The Quest To Better Define Applications

Understanding how software utilizes hardware is changing how SoCs and systems-in-package are designed and used.


By Ed Sperling
For nearly five decades, just being able to get software to run on hardware and communicate with other systems was considered a feat of engineering. But with that part of the technology solved well enough, the next big challenge is to make sure that applications can run as efficiently as possible to maximize performance, minimize power consumption and limit the area required to do both.

These tradeoffs of area, power and performance have always been the basis of semiconductor design. What’s new is those variables need to be optimized to deal with a much higher level in the software stack than in the past. That means a more customized match-up between hardware and software, which has always been difficult because it involves multiple companies, different specialization and completely different tool sets, languages and even engineering cultures. But what’s becoming apparent is that in some cases, one processor—or at the very least one core—doesn’t provide enough performance to get the job done, while in others a full-scale processor provides too much in terms of cost, performance and the area required to deliver that performance.

“If you know what applications you need to run you can define what processor to run them on,” said Chris Rowen, chief technology officer at Tensilica. “But the more narrowly you define the task the more you gain in efficiency.
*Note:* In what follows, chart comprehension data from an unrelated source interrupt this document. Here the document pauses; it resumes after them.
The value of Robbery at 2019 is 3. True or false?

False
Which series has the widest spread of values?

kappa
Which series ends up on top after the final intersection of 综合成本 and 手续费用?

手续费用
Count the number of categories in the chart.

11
Sometimes that can be a factor of 10 or 20 in terms of performance, area and power.”

At the two extremes of design are general-purpose processors and hard-wired logic, which actually doesn’t require a processor at all. The big changes are coming in the middle, where SoCs are being designed with multiple processors for specific purposes, or as a system-in-chip where those specialized chips are created separately.

Building a data path
This isn’t a simple change, however. Making a single processor work effectively is hard enough. Making multiple processors work together is even tougher, in part because data all needs to be integrated with each other and there needs to be cache coherency across multiple processors. This has opened up a slew of new opportunities, though, particularly for companies that can provide the glue and flexibility needed to create dynamic data paths.

“The total number of hardware blocks is getting to be so big that you want the big CPUs optimized around the best-case performance,” said Drew Wingard, chief technology officer at Sonics. “You don’t want perpetual interrupts because you want your battery to last as long as possible.”
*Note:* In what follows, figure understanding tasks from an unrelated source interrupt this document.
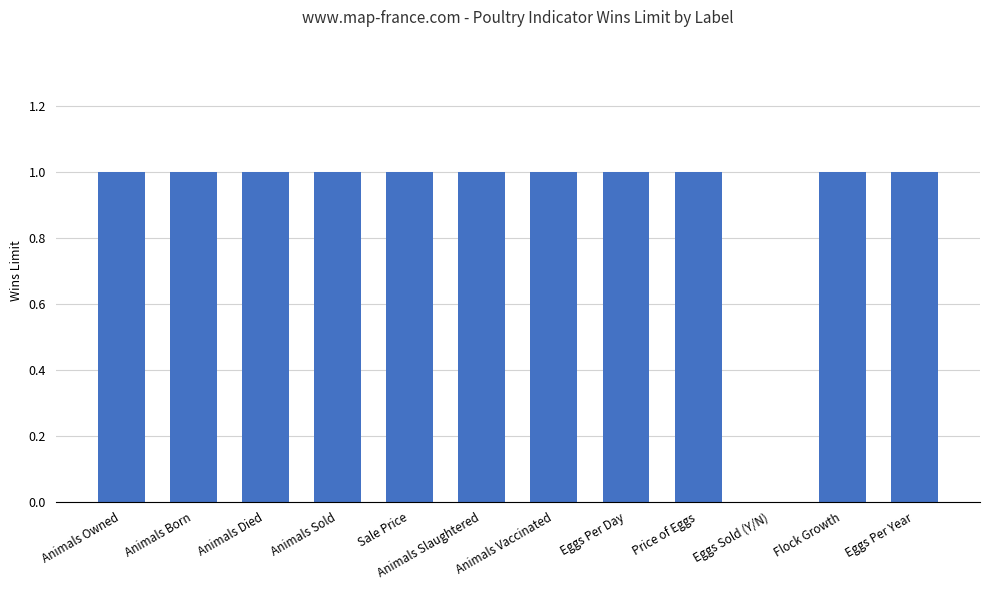

Read the value at Flock Growth.

1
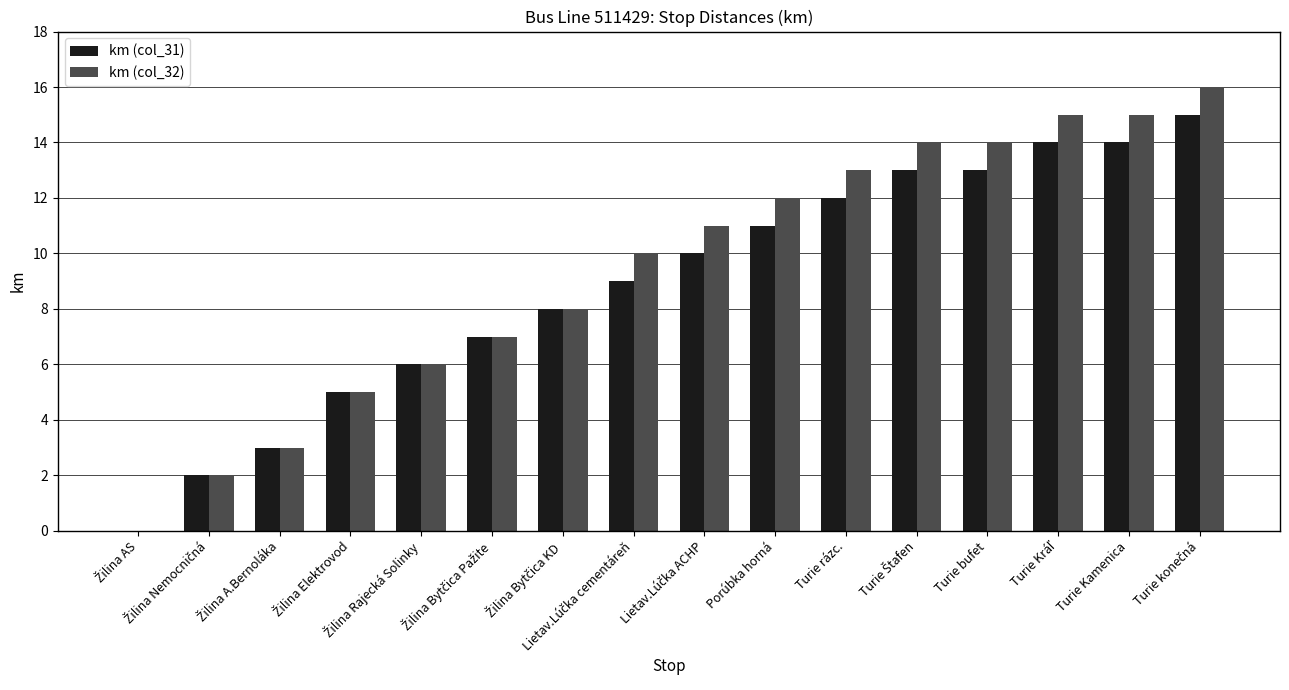

What is the sum of all km (col_32) values?

151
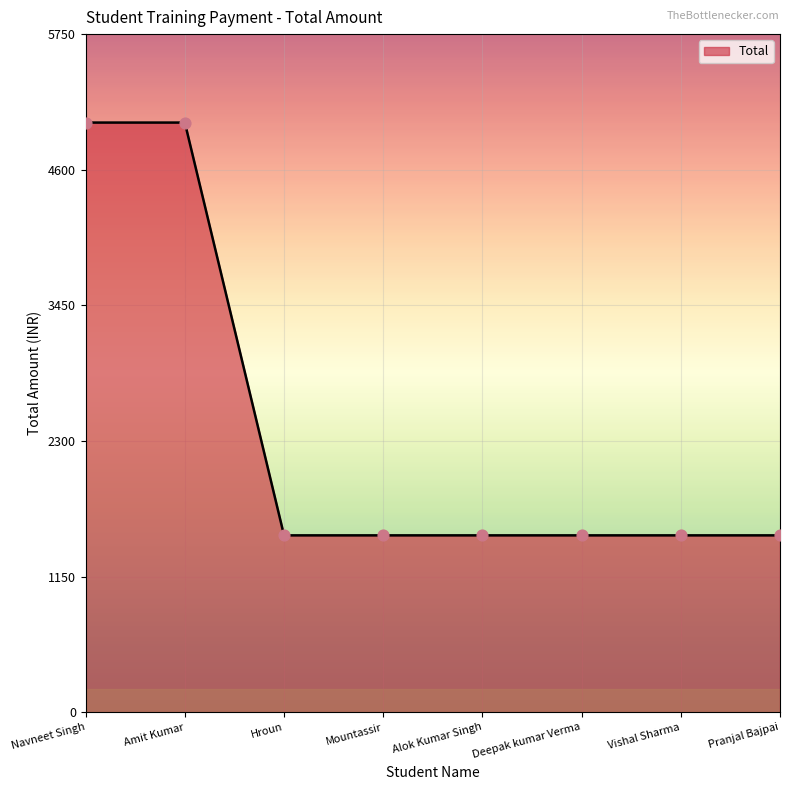

Between Deepak kumar Verma and Amit Kumar, which is larger?

Amit Kumar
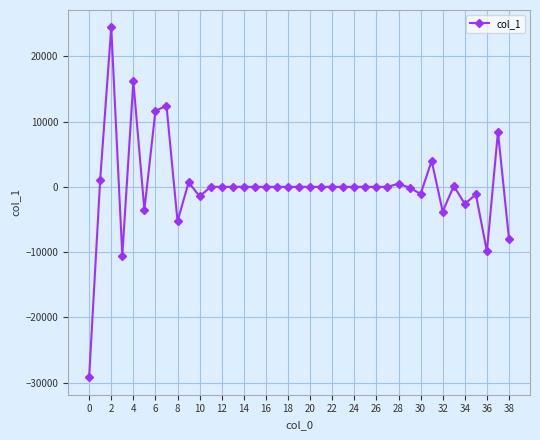

True or false: there are more than 2 points higher than both neighbors.

True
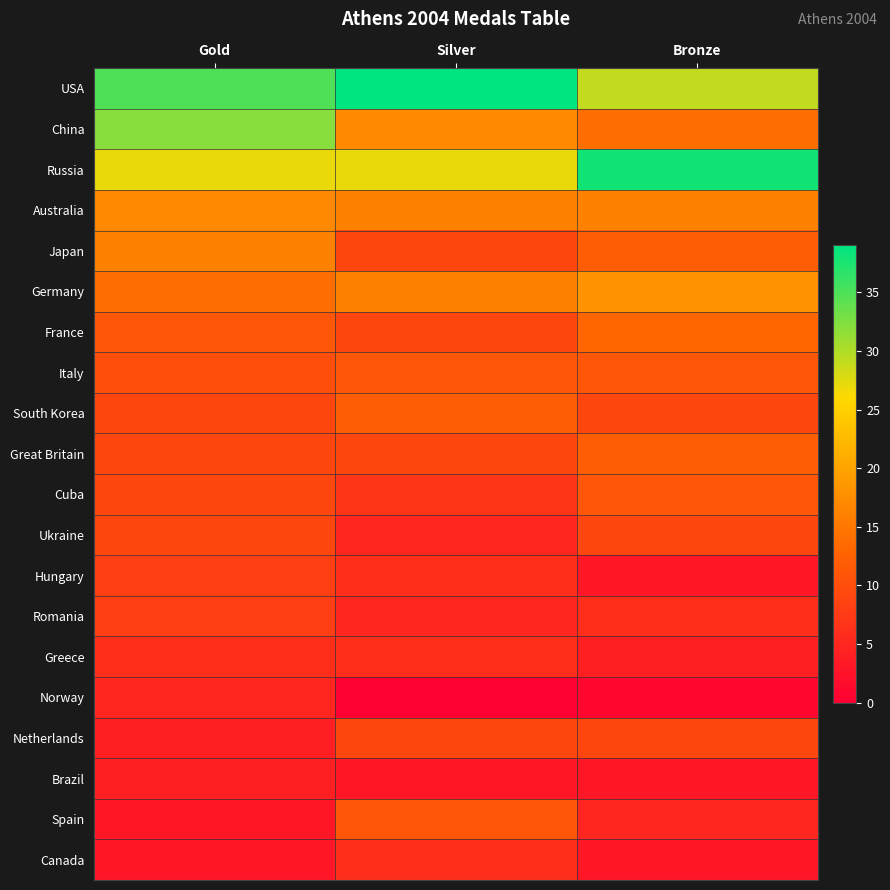

What is the greatest value displayed?

39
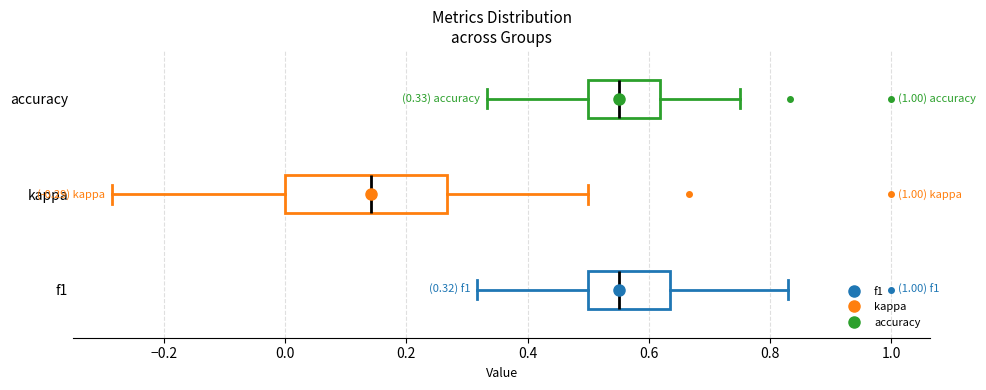

Comparing the boxes themselves (not the whiskers), which one is the widest?

kappa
One piece that has become particularly useful in this regard is what’s known as a maintenance processor. It’s used to service other processors. In the memory world, this processor is used for repairing other processors and keeping track of where the errors occur. In the virtualization world, it’s used to manage hypervisors. For these kinds of devices, software is either embedded or custom-coded, but functionality is purposely kept limited.

All of this has to work over some sort of network, as well. ARM’s Amba bus provides some of this capability, mostly tied to ARM cores. Outside of that, both Arteris and Sonics are battling for marketshare in the growing network-on-chip arena, which is a more sophisticated approach to a network fabric because it provides more programmability and flexibility at the front-end of the design, as well as throughout the development process.

“The fabric is important to put things together,” said Wingard. “Unlike a lot of IP and other parts of the chip, the network is not re-usable.”

Moving up a level of abstraction from there, all of these pieces have to work seamlessly together in all possible states. That requires the integration of hardware blocks, various processors running in various states, as well as the software. Even though a particular processor core may be optimized for a specific application, that application needs to share data with other parts of the chip.

“The interesting opportunity is in how you can get it all to work together,” said Mike Gianfagna, vice president of marketing at Atrenta. “The problem is that you need to run some software across the complete architecture where you synchronize the clocks, and with scenarios that have power-domain sequencing. If it doesn’t work, you don’t rewrite the software. You change the hardware. That’s a tremendous opportunity and from what we’re seeing the trend is real. But it also means that each sub-block has to be harmonized, and you need to be able to do it quickly and in a fast and iterative manner.”

So how exactly do you design a fully optimized system? The history of semiconductor design has largely been hardware first. But there are rumblings throughout the industry that it may be software first, particularly with the more popular applications.

“No one writes software anticipating the hardware,” said Tensilica’s Rowen. “It’s always applications first. But as you move down the stack you need to look at what the processors are doing. There may be a variety of ways of getting to the lowest cost, lowest power, with more freedom to define both.”

But given these goals, a better understanding how software utilizes the hardware would be a welcome benefit. Hardware and software engineers may never speak the same language, but their goals are becoming much more intertwined.